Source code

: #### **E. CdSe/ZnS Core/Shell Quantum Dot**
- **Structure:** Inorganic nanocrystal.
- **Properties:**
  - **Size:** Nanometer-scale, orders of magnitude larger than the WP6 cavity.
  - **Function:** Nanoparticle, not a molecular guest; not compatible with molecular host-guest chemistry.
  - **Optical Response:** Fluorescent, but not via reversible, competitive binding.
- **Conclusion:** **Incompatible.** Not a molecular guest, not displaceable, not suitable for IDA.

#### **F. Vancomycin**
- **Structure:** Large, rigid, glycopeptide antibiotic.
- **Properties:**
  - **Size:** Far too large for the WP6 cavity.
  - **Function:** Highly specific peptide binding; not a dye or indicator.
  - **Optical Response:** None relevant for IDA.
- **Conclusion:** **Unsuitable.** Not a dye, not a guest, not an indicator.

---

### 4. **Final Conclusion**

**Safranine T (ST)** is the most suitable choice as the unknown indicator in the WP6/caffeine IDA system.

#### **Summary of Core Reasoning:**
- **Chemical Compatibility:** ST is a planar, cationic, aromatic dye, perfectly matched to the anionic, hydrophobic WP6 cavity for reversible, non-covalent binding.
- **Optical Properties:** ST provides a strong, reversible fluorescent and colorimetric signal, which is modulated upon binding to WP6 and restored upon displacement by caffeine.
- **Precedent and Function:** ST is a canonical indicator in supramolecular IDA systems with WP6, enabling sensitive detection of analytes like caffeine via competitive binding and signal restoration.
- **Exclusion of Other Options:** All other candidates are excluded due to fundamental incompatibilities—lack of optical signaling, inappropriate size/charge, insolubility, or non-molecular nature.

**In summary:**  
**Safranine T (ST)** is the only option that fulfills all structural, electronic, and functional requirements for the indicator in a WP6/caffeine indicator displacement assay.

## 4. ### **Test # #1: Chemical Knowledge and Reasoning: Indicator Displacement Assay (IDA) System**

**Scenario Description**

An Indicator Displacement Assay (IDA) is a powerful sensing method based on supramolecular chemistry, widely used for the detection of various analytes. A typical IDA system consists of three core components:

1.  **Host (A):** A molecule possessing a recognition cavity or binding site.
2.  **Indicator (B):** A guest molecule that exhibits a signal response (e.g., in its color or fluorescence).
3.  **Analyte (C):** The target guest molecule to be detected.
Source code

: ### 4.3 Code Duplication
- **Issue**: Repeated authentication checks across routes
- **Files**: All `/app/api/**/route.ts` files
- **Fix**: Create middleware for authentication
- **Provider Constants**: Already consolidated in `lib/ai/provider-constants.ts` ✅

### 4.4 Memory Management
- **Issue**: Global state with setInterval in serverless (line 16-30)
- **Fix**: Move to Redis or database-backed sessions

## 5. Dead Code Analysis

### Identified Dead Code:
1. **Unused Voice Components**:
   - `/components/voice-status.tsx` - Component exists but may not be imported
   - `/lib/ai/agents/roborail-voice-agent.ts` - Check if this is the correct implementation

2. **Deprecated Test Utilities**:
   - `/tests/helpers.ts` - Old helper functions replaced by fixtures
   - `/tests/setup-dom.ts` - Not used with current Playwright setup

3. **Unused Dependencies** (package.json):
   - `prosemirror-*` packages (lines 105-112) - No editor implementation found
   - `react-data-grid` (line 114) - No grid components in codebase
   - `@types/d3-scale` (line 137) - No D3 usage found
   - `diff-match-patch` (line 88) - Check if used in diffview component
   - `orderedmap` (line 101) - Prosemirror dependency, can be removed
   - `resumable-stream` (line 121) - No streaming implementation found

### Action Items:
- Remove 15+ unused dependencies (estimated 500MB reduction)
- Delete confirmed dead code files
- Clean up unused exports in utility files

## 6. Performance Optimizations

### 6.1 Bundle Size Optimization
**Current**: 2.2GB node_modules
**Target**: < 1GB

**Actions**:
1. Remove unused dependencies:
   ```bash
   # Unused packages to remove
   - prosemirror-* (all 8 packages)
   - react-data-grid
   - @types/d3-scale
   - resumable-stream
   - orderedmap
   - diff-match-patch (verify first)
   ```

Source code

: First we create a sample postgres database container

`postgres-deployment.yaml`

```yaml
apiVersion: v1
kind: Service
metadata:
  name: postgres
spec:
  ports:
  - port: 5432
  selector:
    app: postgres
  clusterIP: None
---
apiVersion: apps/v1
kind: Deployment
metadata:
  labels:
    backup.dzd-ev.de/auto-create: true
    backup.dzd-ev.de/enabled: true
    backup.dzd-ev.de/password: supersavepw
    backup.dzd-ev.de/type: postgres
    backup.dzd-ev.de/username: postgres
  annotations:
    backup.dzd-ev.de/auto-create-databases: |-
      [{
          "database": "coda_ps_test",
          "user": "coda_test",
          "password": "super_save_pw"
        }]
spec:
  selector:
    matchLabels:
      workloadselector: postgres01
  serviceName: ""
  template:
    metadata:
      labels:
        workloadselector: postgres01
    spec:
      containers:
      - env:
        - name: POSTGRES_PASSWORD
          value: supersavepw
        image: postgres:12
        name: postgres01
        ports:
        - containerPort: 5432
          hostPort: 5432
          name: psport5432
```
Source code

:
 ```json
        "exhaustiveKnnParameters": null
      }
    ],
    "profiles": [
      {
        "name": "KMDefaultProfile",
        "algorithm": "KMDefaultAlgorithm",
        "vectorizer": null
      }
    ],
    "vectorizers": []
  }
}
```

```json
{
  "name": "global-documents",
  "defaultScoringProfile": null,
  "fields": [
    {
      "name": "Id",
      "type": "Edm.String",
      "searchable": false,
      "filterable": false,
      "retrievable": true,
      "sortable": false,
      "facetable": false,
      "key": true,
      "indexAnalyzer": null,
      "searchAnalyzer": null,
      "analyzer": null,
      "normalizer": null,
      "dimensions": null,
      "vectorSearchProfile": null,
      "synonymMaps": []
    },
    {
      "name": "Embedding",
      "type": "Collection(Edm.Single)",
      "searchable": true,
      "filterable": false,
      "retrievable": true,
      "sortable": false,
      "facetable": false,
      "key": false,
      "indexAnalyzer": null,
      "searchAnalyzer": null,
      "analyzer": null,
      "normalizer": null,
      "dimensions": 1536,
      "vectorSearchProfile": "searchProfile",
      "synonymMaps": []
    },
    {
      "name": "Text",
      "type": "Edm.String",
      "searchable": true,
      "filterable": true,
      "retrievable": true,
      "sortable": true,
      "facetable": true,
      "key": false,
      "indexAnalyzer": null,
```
----
All lines above from the one with "## 5. Dead Code Analysis" to the one with "the correct implementation", inclusive, should be copied exactly, and no other lines.

• [Output of the exercise]:
## 5. Dead Code Analysis

### Identified Dead Code:
1. **Unused Voice Components**:
   - `/components/voice-status.tsx` - Component exists but may not be imported
   - `/lib/ai/agents/roborail-voice-agent.ts` - Check if this is the correct implementation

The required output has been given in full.